There was no maternal mortality during the study. Maternal relative food consumption was suppressed by MOXY administration. Maternal food intake in the 160 mg/kg/day group was decreased 44% relative to controls on gestational day 6 to 9 and 64% on gestational day 9 to 12. By gestational day 15 to 18, maternal food consumption had reached control values and on gestational day 18 to 20, food intake was 55% greater than controls. A similar pattern was observed in the 80 mg/kg/day and 120 mg/kg/day MOXY groups. Maternal relative water consumption on gestational day 6 to 9 in the 120 mg/kg/day and 160 mg/kg/day groups displayed significant 23% reductions. By gestational day 12 to 15, water consumption was near or above control values in all MOXY groups. Water intake was elevated in the three highest dose groups from gestational day 18 to 20.
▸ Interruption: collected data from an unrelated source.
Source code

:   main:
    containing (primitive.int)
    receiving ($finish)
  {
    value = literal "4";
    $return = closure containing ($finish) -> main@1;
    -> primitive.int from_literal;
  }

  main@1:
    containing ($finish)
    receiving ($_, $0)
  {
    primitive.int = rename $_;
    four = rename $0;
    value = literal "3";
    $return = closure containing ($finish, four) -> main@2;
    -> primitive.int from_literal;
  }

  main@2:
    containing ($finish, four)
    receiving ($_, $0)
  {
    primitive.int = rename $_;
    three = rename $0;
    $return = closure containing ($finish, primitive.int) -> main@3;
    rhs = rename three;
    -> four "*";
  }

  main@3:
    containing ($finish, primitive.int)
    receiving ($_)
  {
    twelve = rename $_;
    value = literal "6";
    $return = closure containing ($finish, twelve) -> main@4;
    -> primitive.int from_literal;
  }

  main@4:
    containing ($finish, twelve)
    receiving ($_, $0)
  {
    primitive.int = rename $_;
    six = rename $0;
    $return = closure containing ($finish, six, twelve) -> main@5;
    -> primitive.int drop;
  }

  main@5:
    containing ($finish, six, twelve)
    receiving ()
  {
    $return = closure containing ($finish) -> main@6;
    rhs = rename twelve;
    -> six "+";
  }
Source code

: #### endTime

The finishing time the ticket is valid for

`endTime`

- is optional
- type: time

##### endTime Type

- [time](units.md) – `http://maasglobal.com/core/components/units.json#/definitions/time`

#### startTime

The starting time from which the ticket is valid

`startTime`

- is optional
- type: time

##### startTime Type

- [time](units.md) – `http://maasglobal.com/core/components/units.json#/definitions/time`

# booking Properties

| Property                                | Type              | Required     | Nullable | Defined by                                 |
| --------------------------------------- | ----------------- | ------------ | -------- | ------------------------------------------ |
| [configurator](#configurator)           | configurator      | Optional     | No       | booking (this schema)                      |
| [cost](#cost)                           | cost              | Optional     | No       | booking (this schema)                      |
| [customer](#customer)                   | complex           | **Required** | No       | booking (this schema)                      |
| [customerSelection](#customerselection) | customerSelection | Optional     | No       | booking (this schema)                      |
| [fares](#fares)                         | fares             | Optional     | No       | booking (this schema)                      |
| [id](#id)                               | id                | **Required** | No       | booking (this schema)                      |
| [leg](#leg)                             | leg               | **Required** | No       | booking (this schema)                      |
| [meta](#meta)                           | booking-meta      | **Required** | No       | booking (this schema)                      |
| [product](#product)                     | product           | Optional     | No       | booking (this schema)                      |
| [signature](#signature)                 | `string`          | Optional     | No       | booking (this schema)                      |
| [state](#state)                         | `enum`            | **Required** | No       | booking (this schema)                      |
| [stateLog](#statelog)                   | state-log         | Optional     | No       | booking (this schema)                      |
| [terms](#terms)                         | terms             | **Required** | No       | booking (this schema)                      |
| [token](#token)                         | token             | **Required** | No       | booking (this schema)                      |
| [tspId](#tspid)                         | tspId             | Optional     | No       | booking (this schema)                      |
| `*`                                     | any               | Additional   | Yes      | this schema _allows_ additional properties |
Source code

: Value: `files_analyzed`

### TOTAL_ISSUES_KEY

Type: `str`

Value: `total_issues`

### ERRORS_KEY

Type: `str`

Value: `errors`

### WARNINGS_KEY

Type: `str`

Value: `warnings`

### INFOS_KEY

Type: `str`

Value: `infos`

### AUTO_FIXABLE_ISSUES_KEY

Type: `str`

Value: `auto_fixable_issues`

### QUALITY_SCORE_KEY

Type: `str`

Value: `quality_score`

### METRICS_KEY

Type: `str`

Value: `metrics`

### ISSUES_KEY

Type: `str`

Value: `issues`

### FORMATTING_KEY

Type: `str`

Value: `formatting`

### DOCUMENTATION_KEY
MOXY significantly reduced maternal body weight 6%-13% by gestational day 9 (80, 120, and 160 mg/kg/day groups). Dam weights in all three groups remained significantly subnormal through sacrifice on gestational day 20. During the dosing period, maternal weight gain was decreased 162% in the 160 mg/kg/day group, 114% in the 120 mg/kg/day group, and 44% in the 80 mg/kg/day group relative to control values. Significant deficits in corrected maternal weight gain were also observed for dams in the 120 mg/kg/day (42%) and 160 mg/kg/day (66%) groups. MOXY treatment also significantly reduced gravid uterine weight in the 120 mg/kg/day (15%) and 160 mg/kg/day (40%) groups. Relative maternal liver weight was significantly increased 7%, 17%, and 26% relative to controls in 80, 120, and 160 mg/kg/day groups respectively. No maternal measure was significantly altered by 20 mg/kg/day MOXY.
Results of the uterine examination revealed that MOXY caused significant fetotoxicity. MOXY at 160 mg/kg/day increased the percent resorptions per litter. Live litter size and average fetal body weight in the 160 mg/kg/day group were both significantly reduced by 19%. A significant trend toward an increase in the percent fetuses with malformations per litter and the percent litters with malformations was noted. Enlarged lateral ventricles of the brain was the major contributor to this increase. However, the overall incidence of malformations was not significantly increased relative to concurrent controls, and was within the historical control range, except at 160 mg/kg/day. The percent fetuses per litter with variations was significantly increased in the 120 mg/kg/day (217%) and 160 mg/kg/day (320%) groups. The incidence of a rudimentary lumbar I rib was the only variation which showed a dose-dependent increase. MOXY at 20 mg/kg/day or 80 mg/kg/day did not adversely affect fetal development.
The developmental lowest observed adverse effect level was 120 mg/kg/day and the no observed adverse effect level. 80 mg/kg/day. The LOAEL for MOXY-induced maternal toxicity was 80 mg/kg/day and the NOAEL 20 mg/kg/day. The results from this study indicate that MOXY adversely affects fetal growth, viability, and morphological development at doses which caused significant maternal toxicity.